Wer nach Eurobonds, einer Umschuldung oder einer Transferunion rufe, handele unverantwortlich, ließ Merkel gestern noch unnachgiebig verkünden. Nun gibt es von allem etwas. Es wird nur nicht beim Namen genannt, das ist der Trick.

Dass Merkel die freiwillige private Gläubigerbeteiligung durchgesetzt hat, wird morgen sicher landauf, landab gefeiert werden. Nur erreicht ist damit nichts. Es trifft ja auch nicht die, die auf den Sekundärmärkten durch den Handel mit bereits ausgegebenen Staatsanleihen und Kreditausfallversicherungen fröhlich spekulieren und so im Verbund mit den Ratingagenturen die hohen Zinsen für neue Staatsanleihen erst provozieren, sondern diejenigen, die vor der Krise in griechische Staatsanleihen als sichere Anlage investiert hatten, also in der Regel Sparkassen, Genossenschaftsbanken und Lebensversicherer.

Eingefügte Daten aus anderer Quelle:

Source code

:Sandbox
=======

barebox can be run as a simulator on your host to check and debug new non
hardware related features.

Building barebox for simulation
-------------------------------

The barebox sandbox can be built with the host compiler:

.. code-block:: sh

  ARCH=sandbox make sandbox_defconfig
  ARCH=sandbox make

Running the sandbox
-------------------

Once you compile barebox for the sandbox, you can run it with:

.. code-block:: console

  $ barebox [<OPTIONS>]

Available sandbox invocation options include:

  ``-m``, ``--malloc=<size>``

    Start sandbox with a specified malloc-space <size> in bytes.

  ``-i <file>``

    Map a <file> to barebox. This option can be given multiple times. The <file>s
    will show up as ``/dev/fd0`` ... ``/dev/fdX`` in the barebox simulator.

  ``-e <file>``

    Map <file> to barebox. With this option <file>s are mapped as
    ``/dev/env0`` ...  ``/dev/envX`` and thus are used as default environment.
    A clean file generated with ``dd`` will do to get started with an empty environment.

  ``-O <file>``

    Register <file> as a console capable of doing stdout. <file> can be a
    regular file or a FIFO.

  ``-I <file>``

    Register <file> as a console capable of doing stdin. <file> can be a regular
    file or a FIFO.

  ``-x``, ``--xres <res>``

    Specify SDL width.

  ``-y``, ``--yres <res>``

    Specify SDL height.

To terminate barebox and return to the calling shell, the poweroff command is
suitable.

Wieso, und das wird sicherlich wieder niemand fragen, wurde nicht über eine Finanztransaktionssteuer gesprochen, die der österreichische Bundeskanzler Faymann beim Gipfel eigentlich zum Thema machen wollte? Das wäre doch viel besser als eine private Gläubigerbeteiligung, weil es eben genau die kurzfristig und spekulativ orientierten Anleger treffen würde, anstatt die Käufer von Staatsanleihen (siehe Werner Schieder, MdB).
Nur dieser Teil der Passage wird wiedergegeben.